◆ WORK ITEM
Set down all of the data exactly as it appears.

————

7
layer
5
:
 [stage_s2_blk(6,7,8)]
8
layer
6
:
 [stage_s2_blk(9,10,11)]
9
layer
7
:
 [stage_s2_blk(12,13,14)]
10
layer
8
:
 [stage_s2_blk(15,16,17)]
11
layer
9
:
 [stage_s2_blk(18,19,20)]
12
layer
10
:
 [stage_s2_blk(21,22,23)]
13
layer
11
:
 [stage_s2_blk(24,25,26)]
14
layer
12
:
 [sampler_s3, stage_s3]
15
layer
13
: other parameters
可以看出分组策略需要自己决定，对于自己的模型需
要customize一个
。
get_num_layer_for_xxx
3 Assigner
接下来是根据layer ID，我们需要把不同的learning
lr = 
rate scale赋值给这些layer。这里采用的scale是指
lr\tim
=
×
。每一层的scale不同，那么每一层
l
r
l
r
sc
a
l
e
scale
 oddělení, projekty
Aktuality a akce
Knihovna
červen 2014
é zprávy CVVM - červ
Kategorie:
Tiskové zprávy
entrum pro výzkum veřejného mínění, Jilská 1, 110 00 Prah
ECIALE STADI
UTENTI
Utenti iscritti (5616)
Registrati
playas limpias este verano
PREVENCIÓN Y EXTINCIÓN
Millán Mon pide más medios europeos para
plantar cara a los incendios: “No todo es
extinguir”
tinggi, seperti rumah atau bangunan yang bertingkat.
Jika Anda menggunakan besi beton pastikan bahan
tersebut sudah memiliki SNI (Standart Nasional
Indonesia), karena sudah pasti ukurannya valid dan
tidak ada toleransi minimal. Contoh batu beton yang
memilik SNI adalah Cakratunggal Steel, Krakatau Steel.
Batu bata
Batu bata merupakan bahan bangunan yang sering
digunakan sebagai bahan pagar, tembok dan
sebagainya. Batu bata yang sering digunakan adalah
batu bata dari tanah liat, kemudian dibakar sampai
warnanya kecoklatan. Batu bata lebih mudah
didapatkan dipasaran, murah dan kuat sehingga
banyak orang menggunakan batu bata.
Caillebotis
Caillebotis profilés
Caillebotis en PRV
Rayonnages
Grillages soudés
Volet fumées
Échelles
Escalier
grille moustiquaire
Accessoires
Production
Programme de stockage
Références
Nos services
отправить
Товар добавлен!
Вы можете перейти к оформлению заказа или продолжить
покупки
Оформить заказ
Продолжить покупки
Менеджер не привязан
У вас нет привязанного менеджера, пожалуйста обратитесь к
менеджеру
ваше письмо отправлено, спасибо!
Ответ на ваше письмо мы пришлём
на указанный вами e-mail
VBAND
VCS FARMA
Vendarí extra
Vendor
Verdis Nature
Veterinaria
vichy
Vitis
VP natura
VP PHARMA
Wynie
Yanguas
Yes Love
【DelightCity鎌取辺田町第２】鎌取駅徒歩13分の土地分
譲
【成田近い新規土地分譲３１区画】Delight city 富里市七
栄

————

◆ TASK RESPONSE
7
layer
5
:
 [stage_s2_blk(6,7,8)]
8
layer
6
:
 [stage_s2_blk(9,10,11)]
9
layer
7
:
 [stage_s2_blk(12,13,14)]
10
layer
8
:
 [stage_s2_blk(15,16,17)]
11
layer
9
:
 [stage_s2_blk(18,19,20)]
12
layer
10
:
 [stage_s2_blk(21,22,23)]
13
layer
11
:
 [stage_s2_blk(24,25,26)]
14
layer
12
:
 [sampler_s3, stage_s3]
15
layer
13
: other parameters
可以看出分组策略需要自己决定，对于自己的模型需
要customize一个
。
get_num_layer_for_xxx
3 Assigner
接下来是根据layer ID，我们需要把不同的learning
lr = 
rate scale赋值给这些layer。这里采用的scale是指
lr\tim
=
×
。每一层的scale不同，那么每一层
l
r
l
r
sc
a
l
e
scale
 oddělení, projekty
Aktuality a akce
Knihovna
červen 2014
é zprávy CVVM - červ
Kategorie:
Tiskové zprávy
entrum pro výzkum veřejného mínění, Jilská 1, 110 00 Prah
ECIALE STADI
UTENTI
Utenti iscritti (5616)
Registrati
playas limpias este verano
PREVENCIÓN Y EXTINCIÓN
Millán Mon pide más medios europeos para
plantar cara a los incendios: “No todo es
extinguir”
tinggi, seperti rumah atau bangunan yang bertingkat.
Jika Anda menggunakan besi beton pastikan bahan
tersebut sudah memiliki SNI (Standart Nasional
Indonesia), karena sudah pasti ukurannya valid dan
tidak ada toleransi minimal. Contoh batu beton yang
memilik SNI adalah Cakratunggal Steel, Krakatau Steel.
Batu bata
Batu bata merupakan bahan bangunan yang sering
digunakan sebagai bahan pagar, tembok dan
sebagainya. Batu bata yang sering digunakan adalah
batu bata dari tanah liat, kemudian dibakar sampai
warnanya kecoklatan. Batu bata lebih mudah
didapatkan dipasaran, murah dan kuat sehingga
banyak orang menggunakan batu bata.
Caillebotis
Caillebotis profilés
Caillebotis en PRV
Rayonnages
Grillages soudés
Volet fumées
Échelles
Escalier
grille moustiquaire
Accessoires
Production
Programme de stockage
Références
Nos services
отправить
Товар добавлен!
Вы можете перейти к оформлению заказа или продолжить
покупки
Оформить заказ
Продолжить покупки
Менеджер не привязан
У вас нет привязанного менеджера, пожалуйста обратитесь к
менеджеру
ваше письмо отправлено, спасибо!
Ответ на ваше письмо мы пришлём
на указанный вами e-mail
VBAND
VCS FARMA
Vendarí extra
Vendor
Verdis Nature
Veterinaria
vichy
Vitis
VP natura
VP PHARMA
Wynie
Yanguas
Yes Love
【DelightCity鎌取辺田町第２】鎌取駅徒歩13分の土地分
譲
【成田近い新規土地分譲３１区画】Delight city 富里市七
栄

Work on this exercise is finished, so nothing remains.